O prefeito reeleito Bruno Covas (PSDB)  telefonou na segunda-feira (30) para o presidente Jair Bolsonaro. O gesto foi uma proposta de trégua política depois de uma campanha em que Bolsonaro saiu derrotado em São Paulo.


A conversa com o presidente foi de apenas alguns minutos e protocolar. Bolsonaro parabenizou Covas pela vitória, e o tucano demonstrou interesse em estabelecer uma relação republicana com o presidente.

A cidade de São Paulo depende de recursos federais.
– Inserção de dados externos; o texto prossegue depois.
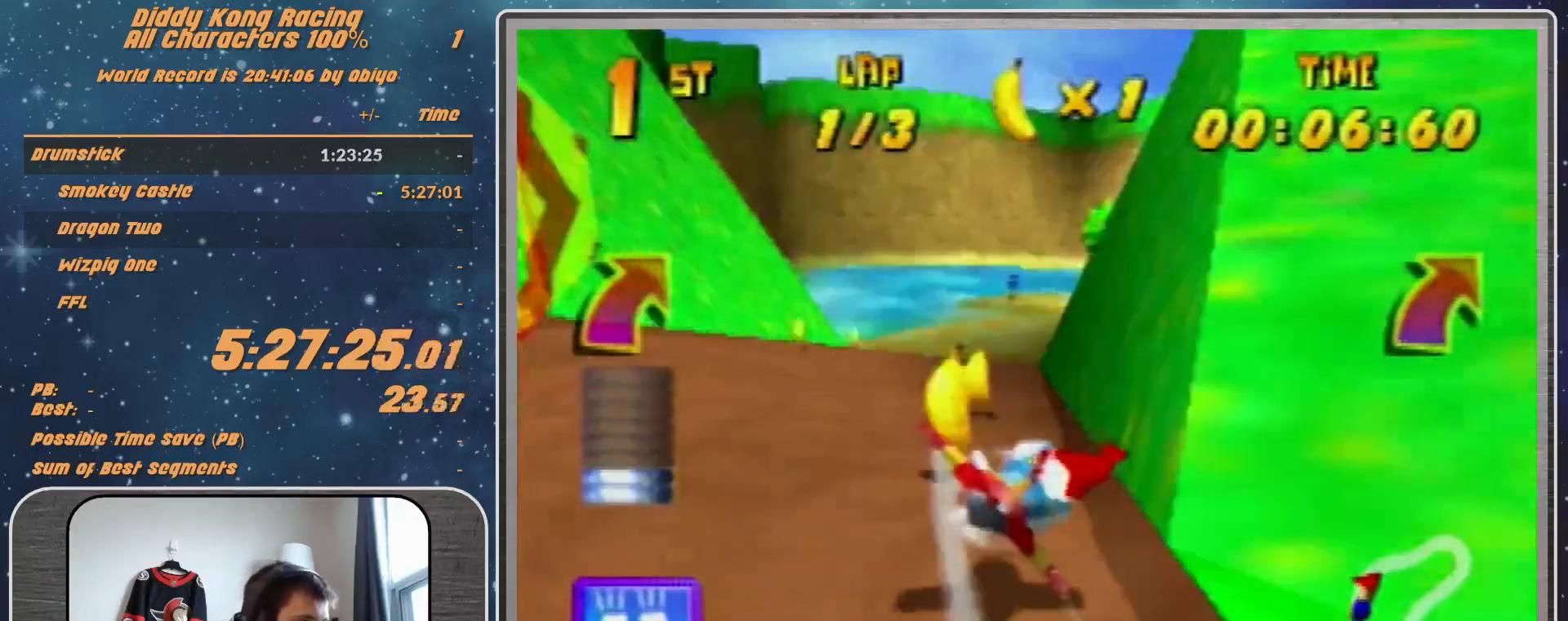
{"buttons": ["A", "R1"], "left_stick": "up-right", "events": [[200, "left_stick", "up-left"], [467, "B", "up"], [500, "left_stick", "up-right"]]}
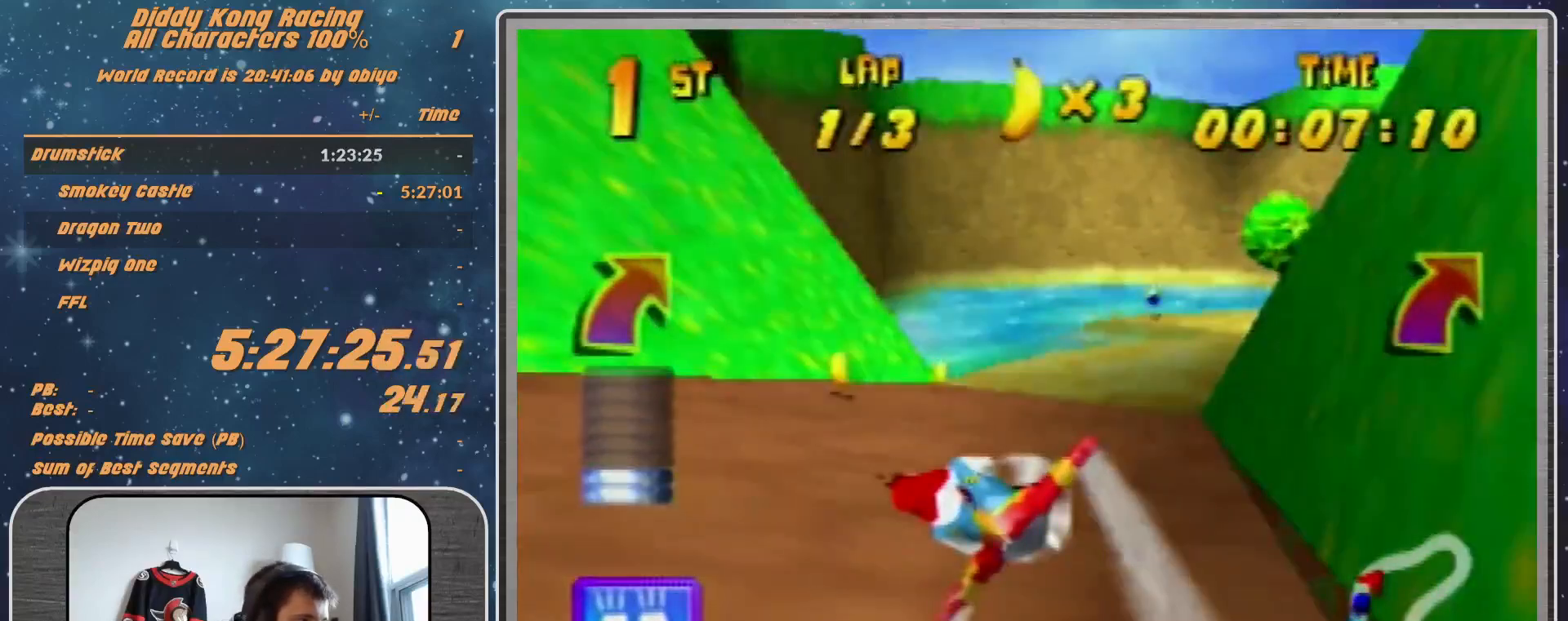
{"buttons": ["A", "R1"], "left_stick": "right", "events": [[467, "left_stick", "right"]]}
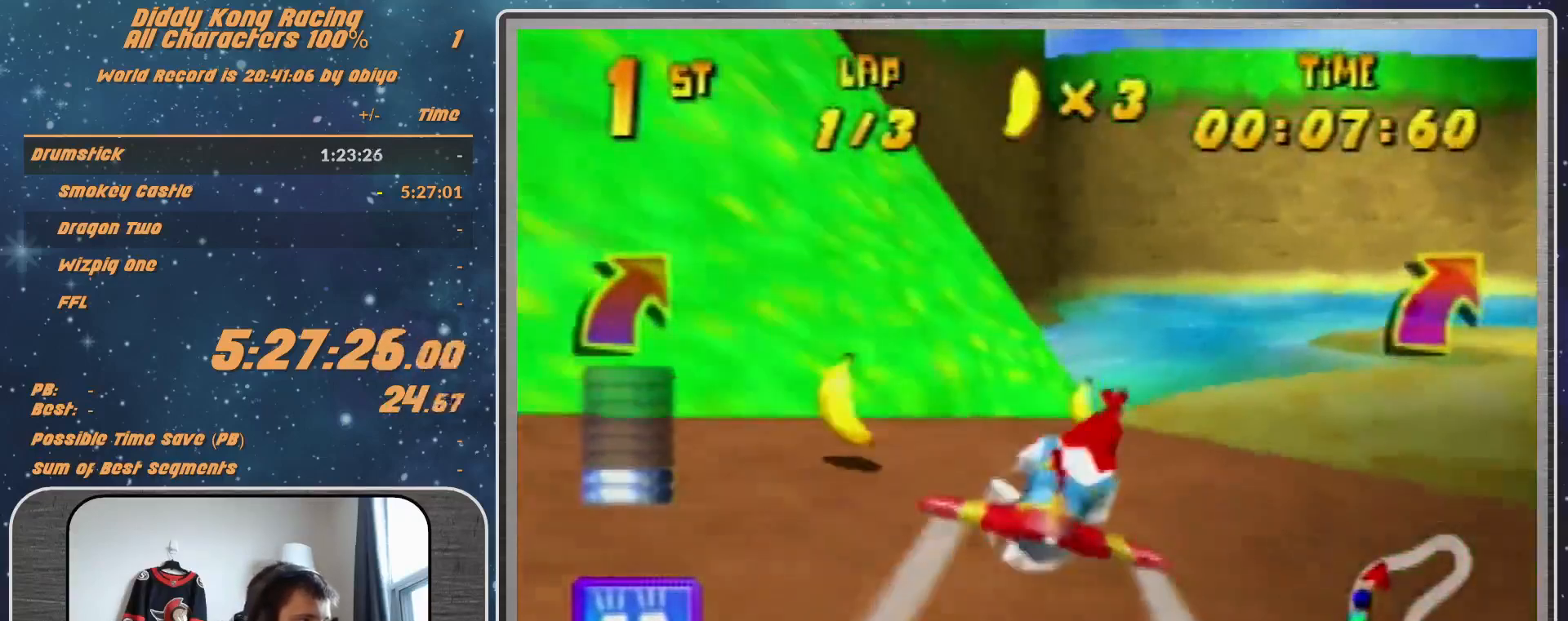
{"buttons": ["A", "R1"], "left_stick": "right", "events": [[67, "left_stick", "down-right"], [167, "left_stick", "center"], [400, "left_stick", "down-right"], [500, "left_stick", "right"]]}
Em 2021, que se anuncia ainda mais difícil para os cofres públicos do país por causa da crise econômica gerada pela pandemia do novo coronavírus, uma parceria com o governo federal se torna ainda mais fundamental para o governo Covas.

Na segunda-feira (30) o prefeito eleito do Rio de Janeiro, Eduardo Paes , também telefonou para Bolsonaro. Paes combinou uma ida a Brasília "já", sem data ainda marcada. Também houve espaço para uma brincadeira: "Disse que já podia ter livrado ele do Wilson Witzel (governador afastado e alvo de impeachment), se ele não tivesse errado. Mas que ele votou errado de novo, mas eu livrei ele do pior prefeito da história da vida dele e do Rio", relatou Paes ao GLOBO.
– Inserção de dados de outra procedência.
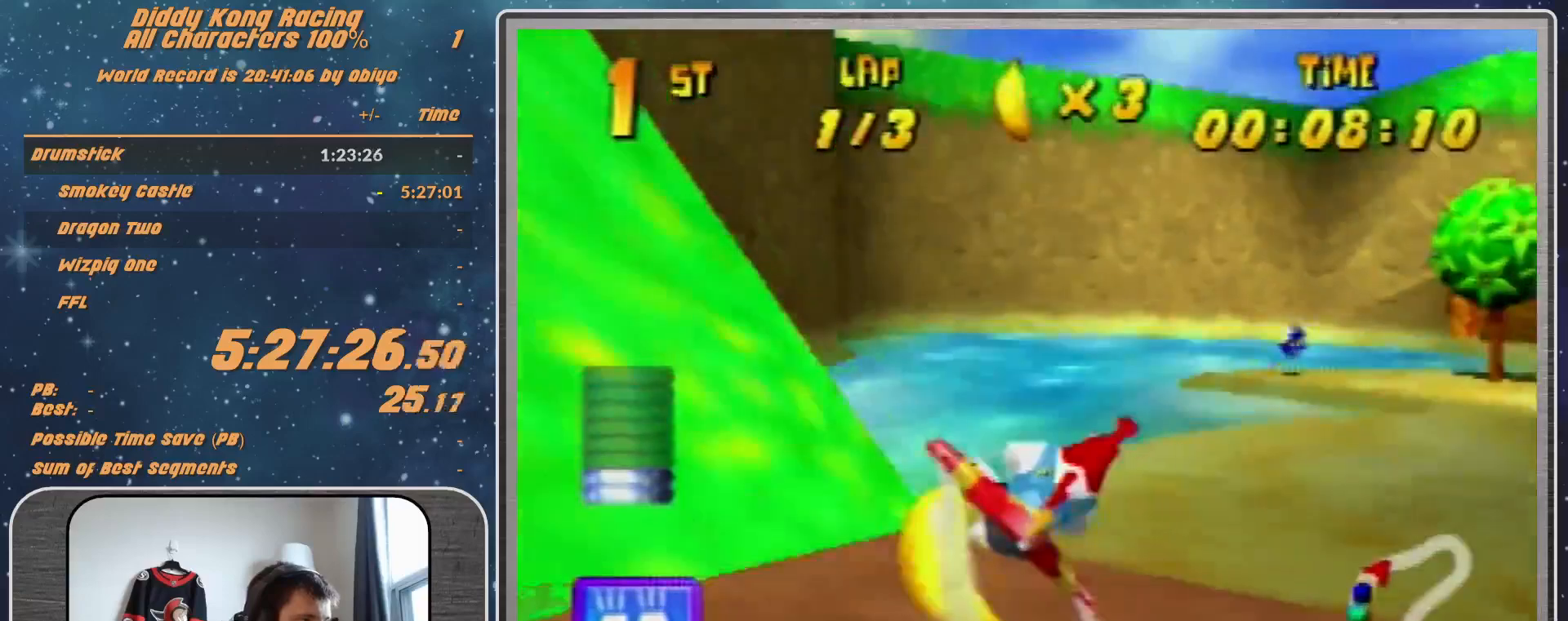
{"buttons": ["A", "R1"], "left_stick": "right", "events": []}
Covas evitou durante toda a eleição fulanizar o embate contra o que ele chamou de " radicalismo ". Embora a crítica tivesse remetentes certos, a esquerda e o bolsonarismo, foram poucas as vezes em que o candidato de PSDB mencionou Bolsonaro.

O telefonema desta segunda-feira de Covas também indica que ele não deverá seguir a cartilha de seu aliado, o governador João Doria (PSDB) . Potencial candidato ao Planalto em 2022, Doria entrou numa disputa com Bolsonaro que tem extrapolado os limites da política e contaminado decisões de governo de ambos os lados.